- Text segment:
- - - - - - -
Chain Structure: l0 -> l1 -> l2 -> l3 -> l4 -> l5 -> l6 -> le -> le_1

Kinematic Chain from base_link to le_1:
Segment 0: l0
  Joint Name: j0
  Joint Type: Fixed
Segment 1: l1
  Joint Name: j1
  Joint Type: RotAxis
Segment 2: l2
  Joint Name: j_dummy_1_2
  Joint Type: Fixed
Segment 3: l3
  Joint Name: j2
  Joint Type: RotAxis
Segment 4: l4
  Joint Name: j3
  Joint Type: RotAxis
Segment 5: l5
  Joint Name: j_dummy
  Joint Type: Fixed
Segment 6: l6
  Joint Name: j4
  Joint Type: RotAxis
Segment 7: le
  Joint Name: j5
  Joint Type: RotAxis
Segment 8: le_1
  Joint Name: j6
  Joint Type: RotAxis

You can clearly see above that we got different segments from the base to the last link. Also, at the start, you can see the chain structure. You can observe that it has also retrieved the information of joints from the URDF, so you have to make sure you are using the correct URDF and that all the link and joint names are consistent with it. But a question might come to your mind: Why chains:Because a tree could describe the entire robot (including grippers, cameras, etc.). The chain isolates the specific manipulator arm you care about.
- - - - - - -
- Data shown:
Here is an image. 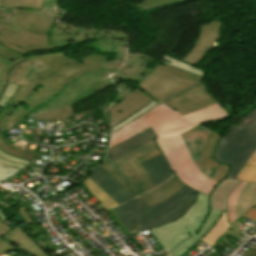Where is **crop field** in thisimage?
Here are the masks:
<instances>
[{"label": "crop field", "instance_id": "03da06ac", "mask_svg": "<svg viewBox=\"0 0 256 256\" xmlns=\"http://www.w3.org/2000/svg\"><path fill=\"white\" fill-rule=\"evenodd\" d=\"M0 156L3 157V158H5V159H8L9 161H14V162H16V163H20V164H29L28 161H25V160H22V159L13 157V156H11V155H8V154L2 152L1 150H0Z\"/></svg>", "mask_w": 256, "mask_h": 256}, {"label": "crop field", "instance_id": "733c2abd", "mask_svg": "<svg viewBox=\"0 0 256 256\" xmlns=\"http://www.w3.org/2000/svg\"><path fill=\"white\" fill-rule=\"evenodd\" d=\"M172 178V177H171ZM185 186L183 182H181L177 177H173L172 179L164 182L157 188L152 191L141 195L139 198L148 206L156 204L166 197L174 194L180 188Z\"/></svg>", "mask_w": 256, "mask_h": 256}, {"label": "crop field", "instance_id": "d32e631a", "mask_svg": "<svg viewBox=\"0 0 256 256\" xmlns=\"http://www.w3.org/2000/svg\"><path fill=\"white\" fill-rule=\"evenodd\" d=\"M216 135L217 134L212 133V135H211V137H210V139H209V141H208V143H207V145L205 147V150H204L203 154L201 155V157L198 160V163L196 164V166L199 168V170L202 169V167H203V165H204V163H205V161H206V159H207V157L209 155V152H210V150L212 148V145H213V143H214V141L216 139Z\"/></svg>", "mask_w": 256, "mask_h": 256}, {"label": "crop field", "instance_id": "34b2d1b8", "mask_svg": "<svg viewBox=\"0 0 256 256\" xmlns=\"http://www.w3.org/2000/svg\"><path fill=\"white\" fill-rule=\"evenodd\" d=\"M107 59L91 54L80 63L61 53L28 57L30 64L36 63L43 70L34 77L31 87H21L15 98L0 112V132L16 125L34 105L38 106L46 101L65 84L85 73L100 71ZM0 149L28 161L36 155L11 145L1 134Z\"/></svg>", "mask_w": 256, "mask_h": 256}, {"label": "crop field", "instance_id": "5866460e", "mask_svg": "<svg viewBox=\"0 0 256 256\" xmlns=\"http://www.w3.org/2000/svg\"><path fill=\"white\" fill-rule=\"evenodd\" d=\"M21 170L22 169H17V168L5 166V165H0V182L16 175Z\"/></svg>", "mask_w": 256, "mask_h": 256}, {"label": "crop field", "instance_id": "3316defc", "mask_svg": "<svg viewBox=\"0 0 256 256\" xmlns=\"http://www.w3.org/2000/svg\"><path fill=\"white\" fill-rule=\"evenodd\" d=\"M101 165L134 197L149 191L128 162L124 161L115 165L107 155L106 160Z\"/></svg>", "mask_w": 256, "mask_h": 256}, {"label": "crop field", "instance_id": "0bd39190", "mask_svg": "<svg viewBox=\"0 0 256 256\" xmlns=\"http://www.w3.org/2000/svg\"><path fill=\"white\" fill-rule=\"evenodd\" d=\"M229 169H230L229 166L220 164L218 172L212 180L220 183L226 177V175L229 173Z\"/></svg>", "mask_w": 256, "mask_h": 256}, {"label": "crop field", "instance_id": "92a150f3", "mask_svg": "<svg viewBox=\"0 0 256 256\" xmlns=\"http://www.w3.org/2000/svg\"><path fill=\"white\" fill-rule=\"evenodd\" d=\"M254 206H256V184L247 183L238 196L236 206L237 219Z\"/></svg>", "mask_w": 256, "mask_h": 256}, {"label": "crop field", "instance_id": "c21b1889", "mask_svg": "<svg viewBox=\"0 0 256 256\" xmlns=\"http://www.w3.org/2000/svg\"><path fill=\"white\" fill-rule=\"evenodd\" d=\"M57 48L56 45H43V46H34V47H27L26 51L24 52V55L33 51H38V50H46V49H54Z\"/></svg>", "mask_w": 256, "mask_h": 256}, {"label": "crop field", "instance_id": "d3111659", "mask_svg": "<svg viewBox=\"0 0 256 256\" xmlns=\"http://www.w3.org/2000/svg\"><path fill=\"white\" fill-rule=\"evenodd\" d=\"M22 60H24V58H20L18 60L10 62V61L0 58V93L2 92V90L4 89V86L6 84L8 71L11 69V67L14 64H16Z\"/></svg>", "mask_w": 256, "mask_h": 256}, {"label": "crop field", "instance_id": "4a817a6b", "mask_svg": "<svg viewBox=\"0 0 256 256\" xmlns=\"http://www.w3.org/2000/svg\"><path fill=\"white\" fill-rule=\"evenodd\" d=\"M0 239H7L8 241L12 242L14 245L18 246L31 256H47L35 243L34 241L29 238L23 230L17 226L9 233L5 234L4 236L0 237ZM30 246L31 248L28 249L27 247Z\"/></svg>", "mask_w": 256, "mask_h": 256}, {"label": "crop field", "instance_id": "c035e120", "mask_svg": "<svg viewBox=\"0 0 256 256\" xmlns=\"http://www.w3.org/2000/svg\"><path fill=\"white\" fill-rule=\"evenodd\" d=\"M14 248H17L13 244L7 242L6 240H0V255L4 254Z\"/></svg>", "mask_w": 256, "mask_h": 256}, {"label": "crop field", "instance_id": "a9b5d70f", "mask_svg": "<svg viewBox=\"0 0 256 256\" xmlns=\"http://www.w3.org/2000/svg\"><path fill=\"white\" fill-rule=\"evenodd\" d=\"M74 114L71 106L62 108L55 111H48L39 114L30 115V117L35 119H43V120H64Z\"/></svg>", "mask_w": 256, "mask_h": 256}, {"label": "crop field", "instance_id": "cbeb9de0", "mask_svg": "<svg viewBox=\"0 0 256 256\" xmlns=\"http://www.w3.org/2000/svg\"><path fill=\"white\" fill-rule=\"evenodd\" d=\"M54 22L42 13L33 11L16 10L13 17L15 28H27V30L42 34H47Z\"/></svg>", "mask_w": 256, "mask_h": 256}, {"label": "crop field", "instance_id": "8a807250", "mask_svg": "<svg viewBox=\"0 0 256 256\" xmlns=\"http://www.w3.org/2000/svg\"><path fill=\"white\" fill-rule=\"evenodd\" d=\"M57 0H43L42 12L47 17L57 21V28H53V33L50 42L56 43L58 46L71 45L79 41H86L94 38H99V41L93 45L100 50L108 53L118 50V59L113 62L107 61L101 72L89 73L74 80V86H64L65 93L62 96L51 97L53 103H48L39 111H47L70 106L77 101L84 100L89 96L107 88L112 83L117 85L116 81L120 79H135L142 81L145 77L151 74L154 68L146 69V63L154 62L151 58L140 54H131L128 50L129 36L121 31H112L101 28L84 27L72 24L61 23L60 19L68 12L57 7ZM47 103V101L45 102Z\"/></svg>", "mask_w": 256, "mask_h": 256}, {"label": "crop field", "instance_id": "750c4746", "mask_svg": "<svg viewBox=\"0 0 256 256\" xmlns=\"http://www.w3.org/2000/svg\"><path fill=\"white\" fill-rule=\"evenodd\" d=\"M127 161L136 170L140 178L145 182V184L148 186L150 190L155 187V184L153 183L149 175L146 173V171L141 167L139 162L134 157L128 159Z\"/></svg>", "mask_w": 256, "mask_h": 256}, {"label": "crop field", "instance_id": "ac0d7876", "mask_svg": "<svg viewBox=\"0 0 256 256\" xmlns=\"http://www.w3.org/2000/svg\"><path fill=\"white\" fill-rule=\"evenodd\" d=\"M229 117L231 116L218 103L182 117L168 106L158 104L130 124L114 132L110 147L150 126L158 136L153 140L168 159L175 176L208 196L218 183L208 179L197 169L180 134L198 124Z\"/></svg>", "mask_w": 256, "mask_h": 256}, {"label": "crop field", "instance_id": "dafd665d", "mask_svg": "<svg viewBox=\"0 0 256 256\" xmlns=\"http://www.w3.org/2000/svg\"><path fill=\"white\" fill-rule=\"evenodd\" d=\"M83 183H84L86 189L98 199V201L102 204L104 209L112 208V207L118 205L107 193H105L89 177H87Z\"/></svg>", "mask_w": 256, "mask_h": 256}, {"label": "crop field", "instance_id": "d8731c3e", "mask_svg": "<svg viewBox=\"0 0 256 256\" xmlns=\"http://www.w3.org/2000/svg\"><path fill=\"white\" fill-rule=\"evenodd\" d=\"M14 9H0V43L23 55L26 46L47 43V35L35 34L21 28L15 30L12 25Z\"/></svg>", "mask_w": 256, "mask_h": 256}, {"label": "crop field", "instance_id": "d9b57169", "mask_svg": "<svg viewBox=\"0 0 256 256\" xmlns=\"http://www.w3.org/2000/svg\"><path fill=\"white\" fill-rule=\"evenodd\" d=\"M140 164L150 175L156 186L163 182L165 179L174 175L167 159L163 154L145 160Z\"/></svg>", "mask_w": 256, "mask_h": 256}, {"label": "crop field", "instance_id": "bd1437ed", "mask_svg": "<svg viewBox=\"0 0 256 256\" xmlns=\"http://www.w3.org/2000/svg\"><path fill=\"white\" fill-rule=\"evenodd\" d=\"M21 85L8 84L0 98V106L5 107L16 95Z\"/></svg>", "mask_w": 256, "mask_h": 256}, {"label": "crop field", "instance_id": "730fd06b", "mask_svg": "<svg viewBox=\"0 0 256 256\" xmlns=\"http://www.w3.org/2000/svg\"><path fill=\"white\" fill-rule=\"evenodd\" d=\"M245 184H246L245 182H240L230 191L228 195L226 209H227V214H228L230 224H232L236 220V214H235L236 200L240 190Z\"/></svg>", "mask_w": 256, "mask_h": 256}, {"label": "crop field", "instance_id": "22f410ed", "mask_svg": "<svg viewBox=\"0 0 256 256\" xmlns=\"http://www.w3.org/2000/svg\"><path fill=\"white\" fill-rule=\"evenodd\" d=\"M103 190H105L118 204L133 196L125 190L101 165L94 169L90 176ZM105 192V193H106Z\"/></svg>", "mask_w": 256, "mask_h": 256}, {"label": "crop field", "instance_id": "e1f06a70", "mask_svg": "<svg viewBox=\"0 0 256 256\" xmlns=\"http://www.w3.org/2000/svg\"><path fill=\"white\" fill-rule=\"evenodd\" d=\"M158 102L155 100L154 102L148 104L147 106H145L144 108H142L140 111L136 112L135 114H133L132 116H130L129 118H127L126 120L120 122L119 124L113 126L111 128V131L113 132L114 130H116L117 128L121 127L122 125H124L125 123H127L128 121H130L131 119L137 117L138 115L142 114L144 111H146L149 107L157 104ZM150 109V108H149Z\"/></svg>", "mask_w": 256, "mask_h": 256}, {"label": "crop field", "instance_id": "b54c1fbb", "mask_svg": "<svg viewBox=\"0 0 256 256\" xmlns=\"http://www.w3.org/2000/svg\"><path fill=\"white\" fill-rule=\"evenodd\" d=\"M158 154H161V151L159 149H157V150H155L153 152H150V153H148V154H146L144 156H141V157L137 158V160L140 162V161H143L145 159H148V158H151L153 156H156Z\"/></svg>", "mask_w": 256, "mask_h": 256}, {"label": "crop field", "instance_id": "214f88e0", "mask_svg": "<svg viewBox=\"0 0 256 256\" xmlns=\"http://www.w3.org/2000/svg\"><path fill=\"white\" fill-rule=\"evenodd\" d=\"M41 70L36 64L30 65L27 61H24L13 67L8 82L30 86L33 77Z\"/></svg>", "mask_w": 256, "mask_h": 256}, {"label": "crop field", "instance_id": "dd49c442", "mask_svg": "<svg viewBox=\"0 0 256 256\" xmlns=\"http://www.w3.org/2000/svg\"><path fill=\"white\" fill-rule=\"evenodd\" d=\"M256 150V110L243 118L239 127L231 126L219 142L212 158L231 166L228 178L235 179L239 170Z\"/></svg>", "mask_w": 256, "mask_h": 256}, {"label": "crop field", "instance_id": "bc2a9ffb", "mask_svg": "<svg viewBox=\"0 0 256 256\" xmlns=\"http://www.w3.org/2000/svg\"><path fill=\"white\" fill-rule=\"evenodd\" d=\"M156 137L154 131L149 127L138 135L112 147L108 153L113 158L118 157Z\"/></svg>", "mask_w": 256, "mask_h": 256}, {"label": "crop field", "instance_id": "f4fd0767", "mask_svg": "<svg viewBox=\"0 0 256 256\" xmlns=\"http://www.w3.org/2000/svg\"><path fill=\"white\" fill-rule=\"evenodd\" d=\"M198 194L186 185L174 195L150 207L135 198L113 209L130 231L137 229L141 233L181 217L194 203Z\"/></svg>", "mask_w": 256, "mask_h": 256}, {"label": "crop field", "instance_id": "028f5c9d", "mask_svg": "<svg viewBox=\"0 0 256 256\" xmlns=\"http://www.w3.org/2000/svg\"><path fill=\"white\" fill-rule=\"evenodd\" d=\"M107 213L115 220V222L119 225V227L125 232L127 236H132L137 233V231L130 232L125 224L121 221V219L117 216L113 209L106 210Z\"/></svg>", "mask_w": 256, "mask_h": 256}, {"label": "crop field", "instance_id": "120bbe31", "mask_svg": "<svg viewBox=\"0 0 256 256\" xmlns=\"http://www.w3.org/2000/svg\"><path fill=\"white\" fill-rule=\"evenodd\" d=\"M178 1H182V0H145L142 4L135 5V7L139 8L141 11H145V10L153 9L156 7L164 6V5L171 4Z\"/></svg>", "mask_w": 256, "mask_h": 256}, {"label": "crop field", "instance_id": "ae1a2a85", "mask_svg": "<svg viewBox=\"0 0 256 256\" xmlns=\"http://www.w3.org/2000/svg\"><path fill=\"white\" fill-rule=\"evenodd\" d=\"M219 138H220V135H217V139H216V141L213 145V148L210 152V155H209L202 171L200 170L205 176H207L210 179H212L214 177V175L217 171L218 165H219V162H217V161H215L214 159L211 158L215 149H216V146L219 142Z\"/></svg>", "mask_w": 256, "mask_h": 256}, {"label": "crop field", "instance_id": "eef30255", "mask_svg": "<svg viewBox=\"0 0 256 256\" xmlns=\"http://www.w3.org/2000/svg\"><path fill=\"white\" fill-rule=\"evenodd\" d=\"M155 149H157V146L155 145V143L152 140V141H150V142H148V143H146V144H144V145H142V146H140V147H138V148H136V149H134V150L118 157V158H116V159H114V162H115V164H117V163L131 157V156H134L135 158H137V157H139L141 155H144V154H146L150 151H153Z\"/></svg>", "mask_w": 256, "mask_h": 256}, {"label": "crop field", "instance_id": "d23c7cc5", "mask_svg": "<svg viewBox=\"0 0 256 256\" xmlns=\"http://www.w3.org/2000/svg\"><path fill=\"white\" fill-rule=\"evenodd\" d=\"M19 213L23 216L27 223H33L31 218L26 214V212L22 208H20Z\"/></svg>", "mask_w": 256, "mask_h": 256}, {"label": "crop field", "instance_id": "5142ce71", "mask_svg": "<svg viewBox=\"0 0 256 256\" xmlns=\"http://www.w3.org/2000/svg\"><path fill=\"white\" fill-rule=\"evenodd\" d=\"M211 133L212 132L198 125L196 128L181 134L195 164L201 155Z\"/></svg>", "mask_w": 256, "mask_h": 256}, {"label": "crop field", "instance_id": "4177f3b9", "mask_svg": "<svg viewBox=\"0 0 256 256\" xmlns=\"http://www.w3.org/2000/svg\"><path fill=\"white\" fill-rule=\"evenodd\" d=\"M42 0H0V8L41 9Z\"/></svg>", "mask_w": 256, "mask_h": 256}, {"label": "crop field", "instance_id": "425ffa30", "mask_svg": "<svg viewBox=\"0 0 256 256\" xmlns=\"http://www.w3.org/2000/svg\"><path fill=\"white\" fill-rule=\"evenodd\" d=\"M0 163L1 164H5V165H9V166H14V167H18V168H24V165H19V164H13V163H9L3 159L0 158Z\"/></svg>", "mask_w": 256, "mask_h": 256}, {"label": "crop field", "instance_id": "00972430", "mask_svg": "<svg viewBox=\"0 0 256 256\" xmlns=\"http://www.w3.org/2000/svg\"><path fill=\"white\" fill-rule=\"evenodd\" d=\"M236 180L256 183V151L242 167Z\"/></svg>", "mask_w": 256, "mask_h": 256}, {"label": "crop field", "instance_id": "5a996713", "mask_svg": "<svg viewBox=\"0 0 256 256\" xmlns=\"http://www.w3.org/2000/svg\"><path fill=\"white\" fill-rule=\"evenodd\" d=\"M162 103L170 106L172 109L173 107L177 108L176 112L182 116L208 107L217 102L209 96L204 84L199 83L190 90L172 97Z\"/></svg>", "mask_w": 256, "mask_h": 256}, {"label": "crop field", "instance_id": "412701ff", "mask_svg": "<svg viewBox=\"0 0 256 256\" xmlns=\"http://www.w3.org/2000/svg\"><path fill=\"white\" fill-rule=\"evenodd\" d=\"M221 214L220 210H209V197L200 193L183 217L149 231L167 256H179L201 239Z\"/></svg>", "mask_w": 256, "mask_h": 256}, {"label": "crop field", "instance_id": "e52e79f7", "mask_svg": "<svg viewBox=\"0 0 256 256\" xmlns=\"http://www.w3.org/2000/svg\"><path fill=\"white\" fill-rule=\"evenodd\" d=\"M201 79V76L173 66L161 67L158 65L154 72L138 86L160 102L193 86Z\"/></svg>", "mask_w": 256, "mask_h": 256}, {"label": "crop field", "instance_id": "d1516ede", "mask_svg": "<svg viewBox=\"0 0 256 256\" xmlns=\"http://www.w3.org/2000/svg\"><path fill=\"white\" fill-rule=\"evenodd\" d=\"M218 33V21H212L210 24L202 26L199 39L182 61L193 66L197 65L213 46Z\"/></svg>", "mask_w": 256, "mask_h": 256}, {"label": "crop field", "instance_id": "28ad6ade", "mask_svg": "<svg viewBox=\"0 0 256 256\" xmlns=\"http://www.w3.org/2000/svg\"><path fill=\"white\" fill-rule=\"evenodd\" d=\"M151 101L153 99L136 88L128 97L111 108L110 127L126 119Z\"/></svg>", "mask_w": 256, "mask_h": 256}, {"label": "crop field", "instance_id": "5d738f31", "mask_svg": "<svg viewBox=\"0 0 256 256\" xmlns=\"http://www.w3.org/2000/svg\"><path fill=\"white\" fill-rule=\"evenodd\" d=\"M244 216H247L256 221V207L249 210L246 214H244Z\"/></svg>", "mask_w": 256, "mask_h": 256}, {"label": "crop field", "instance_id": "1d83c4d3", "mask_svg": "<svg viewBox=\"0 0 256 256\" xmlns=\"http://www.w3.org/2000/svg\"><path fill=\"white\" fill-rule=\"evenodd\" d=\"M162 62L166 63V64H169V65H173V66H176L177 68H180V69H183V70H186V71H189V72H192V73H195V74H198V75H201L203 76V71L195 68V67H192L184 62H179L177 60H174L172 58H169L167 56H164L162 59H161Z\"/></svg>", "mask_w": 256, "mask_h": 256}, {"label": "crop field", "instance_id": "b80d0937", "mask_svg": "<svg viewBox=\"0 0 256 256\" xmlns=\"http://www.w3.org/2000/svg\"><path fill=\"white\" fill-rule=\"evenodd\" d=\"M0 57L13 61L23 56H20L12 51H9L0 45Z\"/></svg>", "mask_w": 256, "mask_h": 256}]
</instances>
- - - - - - -
- To be done:
- A) In the kinematic chain text, set down the passage between "You can clearly" and "you care about.", inclusive, with no changes.
- B) Answer these from the kinematic chain text:
(i) What joint type is listed for j_dummy_1_2?
(ii) Which segment has the joint named j4?
(iii) According to the closing paragraph, what does the chain isolate?

- Exercise solutions:
- A)
You can clearly see above that we got different segments from the base to the last link. Also, at the start, you can see the chain structure. You can observe that it has also retrieved the information of joints from the URDF, so you have to make sure you are using the correct URDF and that all the link and joint names are consistent with it. But a question might come to your mind: Why chains:Because a tree could describe the entire robot (including grippers, cameras, etc.). The chain isolates the specific manipulator arm you care about.

- B)
(i) Fixed
(ii) Segment 6: l6
(iii) The specific manipulator arm you care about